▶ _EXTRACT TO READ_
# Ceilitex



## fireguy (May 3, 2007)

I think that stuff was removed from the marketplace because it was a fire problem. When you took in an inch and a half, you could see the Celotex glowing. The water stream did not penetrate the Celotex, and was not absorbed very well. Celotex was hard to put out, we often had to remove it, put it on a tarp and take it outside and water it down. Celotex was


----------



## fireguy (May 3, 2007)

I think that stuff was removed from the marketplace because it was a fire problem. When you took in an inch and a half, you could see the Celotex glowing. The water stream did not penetrate the Celotex, and was not absorbed very well. Celotex was hard to put out, we often had to remove it, put it on a tarp and take it outside and water it down. Celotex was a brand name. Try that name is you really want it.


----------



## Maintenance 6 (Feb 26, 2008)

▶ _DATASET RECORDS_
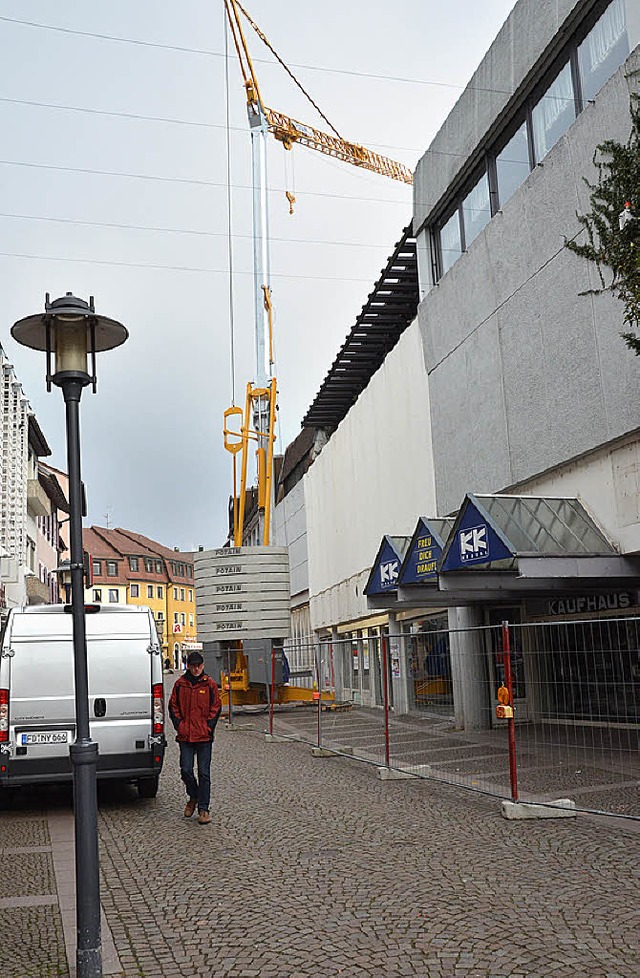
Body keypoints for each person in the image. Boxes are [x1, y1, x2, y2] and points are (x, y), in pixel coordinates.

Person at [168, 650, 222, 826]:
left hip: (204, 736)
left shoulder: (210, 685)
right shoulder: (180, 684)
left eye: (199, 666)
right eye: (193, 666)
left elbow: (216, 707)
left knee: (204, 773)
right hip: (186, 736)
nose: (196, 668)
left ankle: (204, 809)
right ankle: (194, 796)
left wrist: (208, 727)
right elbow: (173, 706)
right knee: (186, 770)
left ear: (203, 666)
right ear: (188, 666)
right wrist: (180, 725)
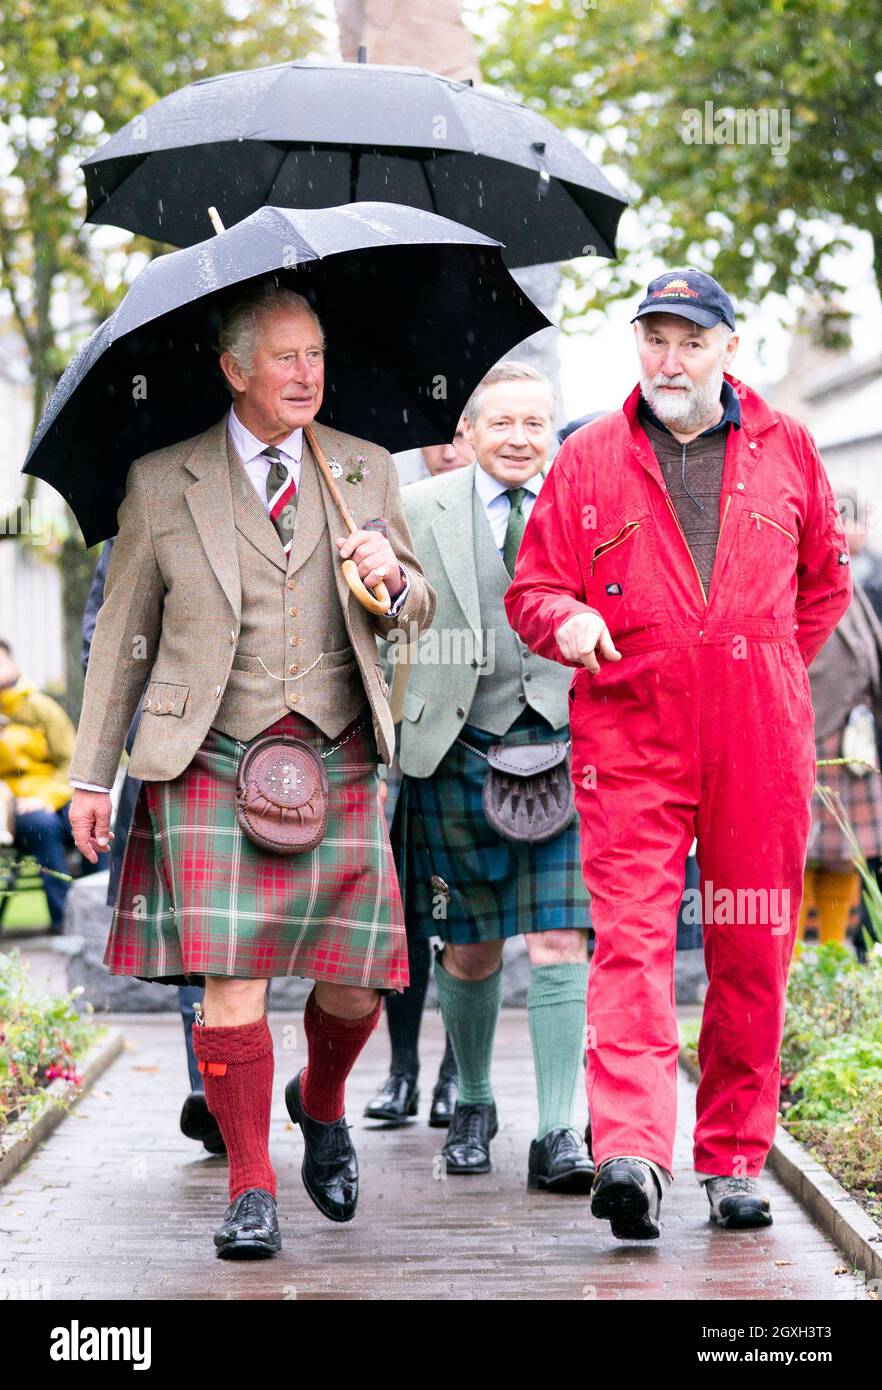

▶ _WORK TASK_
Summarize the Celotex forum thread in two sentences.

▶ _SOLUTION TO THE PROBLEM_
A poster suspects Celotex was taken off the market because it was a fire problem: it could be seen glowing, a water stream neither penetrated nor soaked into it well, and it was so hard to put out that it often had to be removed, carried outside on a tarp and watered down. The poster adds that Celotex was a brand name and suggests trying that name for anyone who really wants it.